We are mapping (most of) the data we have in MARC21 into RDF descriptions. This is only the beginning of a more efficient form for bibliographic descriptions.

We want to avoid inventing more vocabulary, and ensure our mappings works both ways (we have a fairly isomorphic two-way MARC/BF2 conversion in place). For this, BF2 is the best fit so far. That is to say, best from a conversion perspective, and probably for supporting the mindset set by cataloguing rules (not the least of which is RDA). From a usability perspective and a theoretical modeling perspective, we cannot say the resulting forms are optimal. But we do believe that there is possibility of consolidation if we do this, and that the worst shackles of MARC21 can be broken.

From this we can start to fill in blanks and improve descriptions of new forms of material.
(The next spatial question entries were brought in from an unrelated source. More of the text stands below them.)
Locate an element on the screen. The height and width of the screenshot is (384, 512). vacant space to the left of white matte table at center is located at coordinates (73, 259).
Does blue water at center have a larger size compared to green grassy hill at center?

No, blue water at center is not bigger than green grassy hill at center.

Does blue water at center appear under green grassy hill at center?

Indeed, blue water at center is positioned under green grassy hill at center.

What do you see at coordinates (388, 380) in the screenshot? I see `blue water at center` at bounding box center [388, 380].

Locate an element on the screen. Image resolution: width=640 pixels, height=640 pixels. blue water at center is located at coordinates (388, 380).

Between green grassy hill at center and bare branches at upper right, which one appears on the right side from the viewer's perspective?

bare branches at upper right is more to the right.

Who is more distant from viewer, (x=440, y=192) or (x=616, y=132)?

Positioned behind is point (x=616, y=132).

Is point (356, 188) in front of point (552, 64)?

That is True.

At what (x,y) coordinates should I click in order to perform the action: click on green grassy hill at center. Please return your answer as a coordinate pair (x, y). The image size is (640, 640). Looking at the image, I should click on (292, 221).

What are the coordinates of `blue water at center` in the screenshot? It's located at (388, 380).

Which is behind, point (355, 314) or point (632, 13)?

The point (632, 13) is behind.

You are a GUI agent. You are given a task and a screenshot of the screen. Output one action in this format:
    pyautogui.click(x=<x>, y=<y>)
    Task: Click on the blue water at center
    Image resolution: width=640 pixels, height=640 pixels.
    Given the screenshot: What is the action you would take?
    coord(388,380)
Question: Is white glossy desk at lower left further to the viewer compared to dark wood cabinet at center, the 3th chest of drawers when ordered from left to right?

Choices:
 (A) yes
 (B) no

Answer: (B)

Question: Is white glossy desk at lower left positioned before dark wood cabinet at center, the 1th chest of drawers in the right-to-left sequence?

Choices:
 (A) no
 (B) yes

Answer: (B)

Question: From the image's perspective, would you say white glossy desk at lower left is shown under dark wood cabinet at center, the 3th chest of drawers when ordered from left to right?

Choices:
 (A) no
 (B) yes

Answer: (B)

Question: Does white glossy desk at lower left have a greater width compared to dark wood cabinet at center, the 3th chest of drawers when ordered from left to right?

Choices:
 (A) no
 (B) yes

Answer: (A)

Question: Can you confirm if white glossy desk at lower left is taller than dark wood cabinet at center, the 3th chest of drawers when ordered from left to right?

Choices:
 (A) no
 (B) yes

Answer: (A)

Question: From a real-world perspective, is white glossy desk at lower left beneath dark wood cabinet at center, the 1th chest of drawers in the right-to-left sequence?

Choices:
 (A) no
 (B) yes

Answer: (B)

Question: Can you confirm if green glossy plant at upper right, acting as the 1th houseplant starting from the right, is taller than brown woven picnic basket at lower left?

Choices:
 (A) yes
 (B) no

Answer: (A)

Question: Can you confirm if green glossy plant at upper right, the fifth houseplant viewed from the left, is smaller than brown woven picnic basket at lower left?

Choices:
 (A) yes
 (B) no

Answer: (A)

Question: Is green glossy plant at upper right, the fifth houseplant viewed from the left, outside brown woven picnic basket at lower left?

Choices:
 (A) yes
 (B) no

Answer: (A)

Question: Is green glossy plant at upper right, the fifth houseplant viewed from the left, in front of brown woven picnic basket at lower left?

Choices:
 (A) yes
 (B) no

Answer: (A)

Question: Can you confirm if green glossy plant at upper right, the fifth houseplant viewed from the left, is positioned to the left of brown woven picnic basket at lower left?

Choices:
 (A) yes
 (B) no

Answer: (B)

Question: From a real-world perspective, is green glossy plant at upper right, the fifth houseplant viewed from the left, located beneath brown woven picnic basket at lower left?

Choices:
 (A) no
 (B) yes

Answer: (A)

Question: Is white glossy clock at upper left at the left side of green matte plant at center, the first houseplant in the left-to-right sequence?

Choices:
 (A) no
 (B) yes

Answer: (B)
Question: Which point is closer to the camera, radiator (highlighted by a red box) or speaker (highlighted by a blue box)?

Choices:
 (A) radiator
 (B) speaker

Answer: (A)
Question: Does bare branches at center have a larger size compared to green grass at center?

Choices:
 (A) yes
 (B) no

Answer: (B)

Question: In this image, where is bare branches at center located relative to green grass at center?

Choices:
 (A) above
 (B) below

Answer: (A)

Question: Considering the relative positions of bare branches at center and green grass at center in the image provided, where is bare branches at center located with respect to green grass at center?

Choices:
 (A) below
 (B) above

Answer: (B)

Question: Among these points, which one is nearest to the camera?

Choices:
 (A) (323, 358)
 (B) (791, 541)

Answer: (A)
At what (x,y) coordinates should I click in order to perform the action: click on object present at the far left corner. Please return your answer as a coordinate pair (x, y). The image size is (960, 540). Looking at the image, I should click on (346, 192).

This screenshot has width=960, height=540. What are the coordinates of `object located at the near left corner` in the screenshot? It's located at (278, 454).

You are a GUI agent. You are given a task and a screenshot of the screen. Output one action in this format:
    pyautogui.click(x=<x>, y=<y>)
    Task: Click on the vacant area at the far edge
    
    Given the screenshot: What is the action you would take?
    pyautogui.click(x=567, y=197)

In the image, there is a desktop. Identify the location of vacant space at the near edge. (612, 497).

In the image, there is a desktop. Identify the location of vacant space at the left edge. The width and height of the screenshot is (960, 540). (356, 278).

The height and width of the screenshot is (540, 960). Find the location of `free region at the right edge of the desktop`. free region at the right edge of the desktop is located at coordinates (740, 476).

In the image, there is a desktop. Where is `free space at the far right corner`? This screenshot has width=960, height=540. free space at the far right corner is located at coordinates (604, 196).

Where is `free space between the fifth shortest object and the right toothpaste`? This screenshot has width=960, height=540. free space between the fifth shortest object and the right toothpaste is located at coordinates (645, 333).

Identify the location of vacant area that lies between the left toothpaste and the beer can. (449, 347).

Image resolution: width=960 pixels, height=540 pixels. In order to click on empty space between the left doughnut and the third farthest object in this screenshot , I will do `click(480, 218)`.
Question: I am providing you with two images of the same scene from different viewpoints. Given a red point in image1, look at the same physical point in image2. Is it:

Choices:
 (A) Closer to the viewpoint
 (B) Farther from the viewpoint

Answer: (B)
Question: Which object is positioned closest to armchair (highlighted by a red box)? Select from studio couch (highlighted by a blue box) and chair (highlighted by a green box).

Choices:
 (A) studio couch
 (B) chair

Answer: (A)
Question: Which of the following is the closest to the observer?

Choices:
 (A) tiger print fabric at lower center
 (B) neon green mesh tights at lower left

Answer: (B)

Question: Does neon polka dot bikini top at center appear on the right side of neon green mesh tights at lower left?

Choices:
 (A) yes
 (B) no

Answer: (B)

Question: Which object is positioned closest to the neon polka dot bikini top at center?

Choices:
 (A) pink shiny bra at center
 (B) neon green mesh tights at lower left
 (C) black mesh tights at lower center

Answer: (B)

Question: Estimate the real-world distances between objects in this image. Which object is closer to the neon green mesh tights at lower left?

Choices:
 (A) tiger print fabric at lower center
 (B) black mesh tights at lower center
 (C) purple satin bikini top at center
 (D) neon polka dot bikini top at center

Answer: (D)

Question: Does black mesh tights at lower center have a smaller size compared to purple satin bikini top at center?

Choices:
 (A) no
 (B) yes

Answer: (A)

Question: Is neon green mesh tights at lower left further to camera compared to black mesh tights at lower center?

Thus we have a practical path forward with BF right now. This is in part due to the closeness to some prevalent MARC21 idioms. No matter how convoluted they might be (title entities, provision entities and such), at least getting rid of string codes in favour of links to defined terms, and enabling the linking of entities over shuffling intricate bundles of strings around is a major improvement for systems design, discovery and comprehensibility.

We are currently adapting our target vocabulary to BibFrame 2 where possible. Ideally, we would have no vocabulary of our own. But given the state of stability and consensus in the library world regarding these matters, we have no choice but to map and adapt as we go. The change from BibFrame 1 to 2 seemed to us a good step in our own direction.

We would be happy to participate in its stabilization as much as possible (given our limited staff and present workload).

Schema.org

A quick analysis: semi-ordered, rough consensus, "dirty" but usable. Not a formal model, but it has some good parts to relate to.